Team Workflows & Collaboration
Windsurf becomes exponentially more powerful when a team standardises on shared conventions, shared .windsurfrules, and shared prompt patterns. This module covers how to scale AI-native development across an engineering team.
Shared .windsurfrules
Your .windsurfrules file is a team asset. Maintain it in version control, assign an owner (typically the tech lead), and update it in team retrospectives when new patterns or anti-patterns emerge. New joiners onboard faster when Cascade already knows your conventions.
AI-Assisted Code Review
Before submitting a PR, run a Cascade /review flow: "Review this diff for correctness, security issues, and alignment with our .windsurfrules conventions." Use the output as a self-review checklist before requesting human review -- it catches most mechanical issues automatically.
Flow Templates Library
Maintain a shared library of Flow prompt templates for common tasks: new feature scaffold, test generation, migration flows, documentation generation. Store them in a team wiki or README. Standardised prompts produce standardised output quality.
Onboarding New Developers
New team members can use Chat mode to understand the codebase before making any changes: "Explain the overall architecture", "How does authentication work?", "What is the data flow for a new order?" This dramatically reduces the time from join date to first meaningful contribution.
PR Preparation Flow
Review the staged changes in this branch for: 1. Correctness -- does the implementation match the stated goal? 2. Security -- SQL injection, auth bypasses, exposed secrets, SSRF 3. Performance -- N+1 queries, missing indexes, unbounded operations 4. Convention violations -- check against .windsurfrules 5. Missing tests -- are all new code paths covered? 6. Breaking changes -- does this change any public API or data schema? For each issue found, provide: - File and line number - Severity: critical / warning / suggestion - Specific fix recommendation End with a summary: ready to review / needs work, with reasoning.
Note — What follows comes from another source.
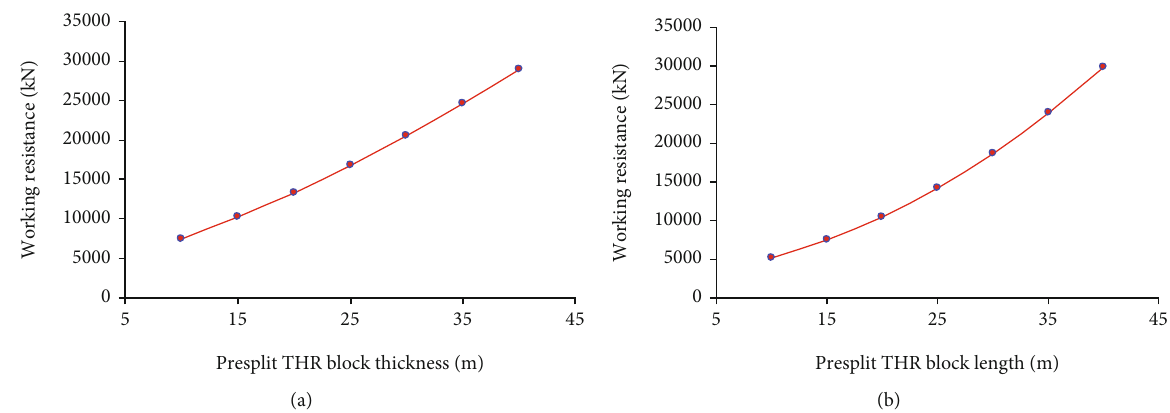
Figure 7: Relationship between support working resistance and size of blasting presplitting block.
Cascade-assisted pre-review catches mechanical issues, convention violations, and common security patterns very reliably. It does not catch intent mismatches, business logic errors, or nuanced architectural concerns. Human review remains essential -- AI review reduces the noise so humans can focus on what matters.
ShopMate -- Team Flow Templates
## ShopMate Shared Flow Templates (save in docs/windsurf-templates.md) ## New Claude Feature Template Add a new ShopMate Claude feature: [FEATURE NAME] Endpoint: [METHOD] /[path] Input: [JSON fields] Output: [JSON fields] Model: [haiku/sonnet] -- [reason: cheap utility / quality needed] Requirements: - Call via logged_create(brand_id=brand_id, feature="[feature_name]") - Customer-facing replies must use safe_reply() - System prompt in shopmate/prompts/[name].py as module-level constant - Tests mock Claude with respx -- no real API calls in tests Tests: - Happy path: correct output structure - Claude API error: graceful fallback - Brand voice applied correctly (if multi-brand) ## New Brand Onboarding Template Add a new brand to ShopMate: [BRAND NAME] 1. Add entry to shopmate/config/brands.yaml following threadco structure 2. Create sample product descriptions to test the brand voice 3. Add brand_id to the audit log test fixtures 4. Run: pytest tests/ to verify all existing tests still pass 5. Write 5 sample product descriptions and share with the brand for approval
# Run this before requesting review on any ShopMate PR
Review the staged changes in this ShopMate PR for:
1. Are all new Claude calls going through logged_create()?
2. Are customer-facing replies going through safe_reply()?
3. Are there any hardcoded brand names or API keys?
4. Do new tests mock the Anthropic API (not making real calls)?
5. Is the brand_id always passed through to logged_create()?
6. Any prompt templates that use forbidden words for a brand?
For each issue: file, line, severity (blocker/warning/suggestion), and fix.
End with: ready to merge / needs fixes.